Petaluma Pet Stories: A pig named Pork Chop

Porcine pet with a taste for adventure loved exploration, meals, and mud|

It started with the pot-bellied pig fad in the late 1980’s, and how I thought it’d be fun to have a little piggy running around the house. I contacted a breeder in Burbank who was raising them for the movie studios, and made arrangements to meet one of the pigs at my mom’s house.

The piggy was so cute, but not cute enough at $850.

Back home in Penngrove, I was told of a guy in Vacaville who happened to have part wild boar/domestic piglets for sale for a mere $25. The piglets were so tiny, weighing about 2½ pounds each. I was told they would probably never get very big, so we returned home with our new house companion, whom we named Pork Chop.

I had a child’s playpen all ready for Pork Chop’s arrival. Naturally, she promptly jumped out of the playpen. Seeing that she didn’t like this setup, I tried to secure her in the pen by pinning a sheet to the top.

That didn’t stop her, either.

About this time, my stepson came home and threw a fit at having a pig in the house.

“You’re turning this house into a barn!” he exclaimed.

OK. On to Plan B. We set up a spot in the barn for Pork Chop, which worked out really well … for a while.

Then came time for the Penngrove 4th of July parade.

I decided to enter Pork Chop into the parade, as she was halter broken, was tame, and people loved her. My biggest fear was that she might go after a child with candy (you know how pigs love to eat), but she didn’t. After the parade, because it was so hot, I allowed her part of one beer, which she promptly finished.

No more after that, as I didn’t want a drunk pig on my hands.

Pork Chop was growing and needed a larger pen, with a shelter, so we set one up. Since pigs don’t perspire, they need mud to roll in, so I bought her a child’s swimming pool, which she immediately found refreshing. All was going well, and Pork Chop was thriving, gaining weight ... eventually climbing to around 200 lbs. So much for her staying small!

One day, Pork Chop managed to escape her pen and high-tailed it to a strawberry patch half-mile away. Fortunately, we were able to herd her back, but it cost me a flat tire in doing so.

Pork Chop could be moody, but always loved to eat. When she was about six years old, she suddenly quit eating. The vet didn’t know what could be wrong, but gave me some pills to hopefully stimulate her appetite. The first one went down just fine. The second pill I had to hide in an apple and a Fig Newton. She’d eat the apple and Fig Newton, then spit out the pill. Nothing worked. It was useless. After a month of not eating, she’d lost considerable weight.

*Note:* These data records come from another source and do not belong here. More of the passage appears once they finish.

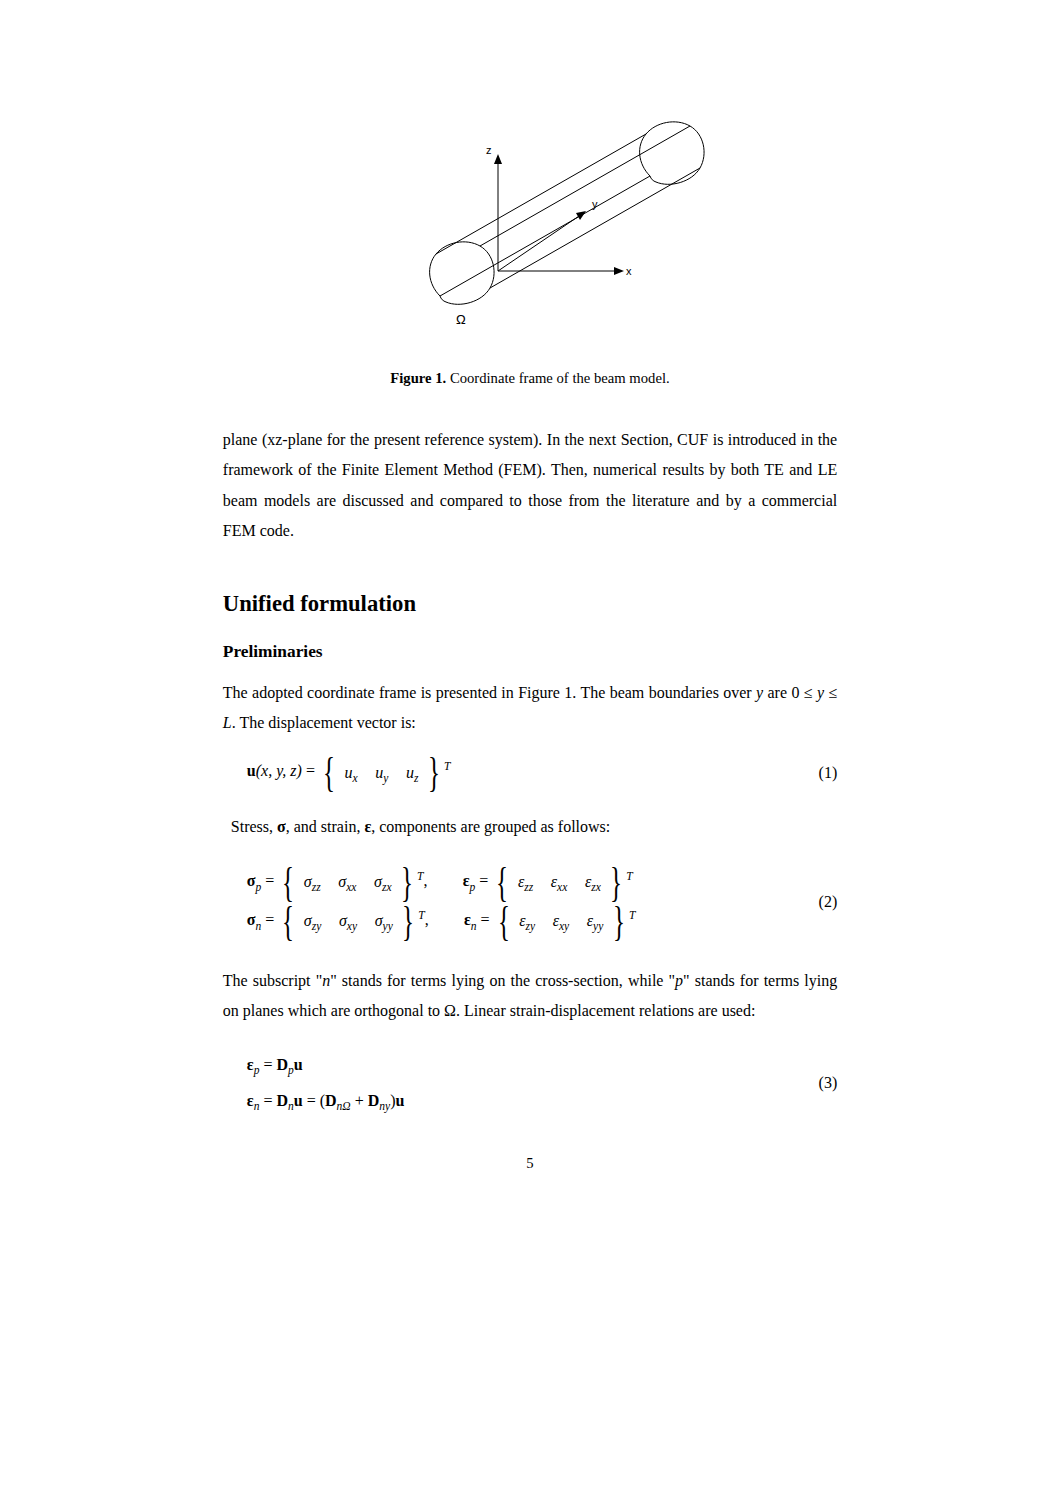z y x Ω
Figure 1. Coordinate frame of the beam model.
plane (xz-plane for the present reference system). In the next Section, CUF is introduced in the framework of the Finite Element Method (FEM). Then, numerical results by both TE and LE beam models are discussed and compared to those from the literature and by a commercial FEM code.
Unified formulation
Preliminaries
The adopted coordinate frame is presented in Figure 1. The beam boundaries over y are 0 ≤ y ≤ L. The displacement vector is:
u(x, y, z) = { ux uy uz } T
(1)
Stress, σ, and strain, ε, components are grouped as follows:
σp = { σzz σxx σzx } T, εp = { εzz εxx εzx } T σn = { σzy σxy σyy } T, εn = { εzy εxy εyy } T
(2)
The subscript "n" stands for terms lying on the cross-section, while "p" stands for terms lying on planes which are orthogonal to Ω. Linear strain-displacement relations are used:
εp = Dpu εn = Dnu = (DnΩ + Dny)u
(3)
5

One morning, we had the vet over to pregnancy check our cows. I was going to have Pork Chop put down afterwards. Suddenly, a stranger came rushing in to the barn asking, “Does anyone here have a red pig? She’s out near the road eating grass.”

I swear she must have known it was going to be her last day and took matters into her own hooves. She recovered all on her own and lived another six years, only to die of natural causes.

After she died, I planted grape vines in her pen. To this day, the spot where Pork Chop would wallow in the mud is where my most prolific vines grow. Guess that was her parting gift to us for providing her a good life, vs. becoming bacon.